(Saved data entries)
========================

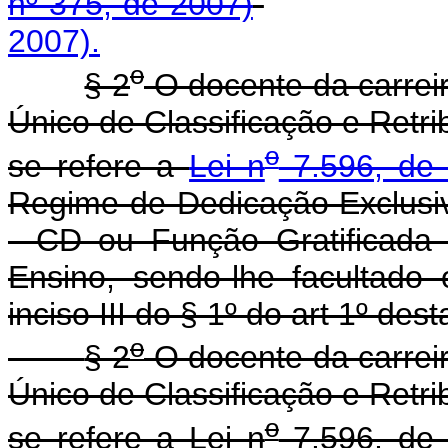
nº 375, de 2007)
2007).
o
§ 2
O docente da carreir
Único de Classificação e Retr
o
se refere a
Lei n
7.596, de 
Regime de Dedicação Exclusi
- CD ou Função Gratificada 
Ensino, sendo-lhe facultado
inciso III do § 1º do art 1º dest
o
§ 2
O docente da carreir
Único de Classificação e Retr
o
se refere a Lei n
7.596, de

========================

Instructions to follow
Repeat the records word for word. Any picture in them should be left out.

Result of the task
nº 375, de 2007)
2007).
o
§ 2
O docente da carreir
Único de Classificação e Retr
o
se refere a
Lei n
7.596, de 
Regime de Dedicação Exclusi
- CD ou Função Gratificada 
Ensino, sendo-lhe facultado
inciso III do § 1º do art 1º dest
o
§ 2
O docente da carreir
Único de Classificação e Retr
o
se refere a Lei n
7.596, de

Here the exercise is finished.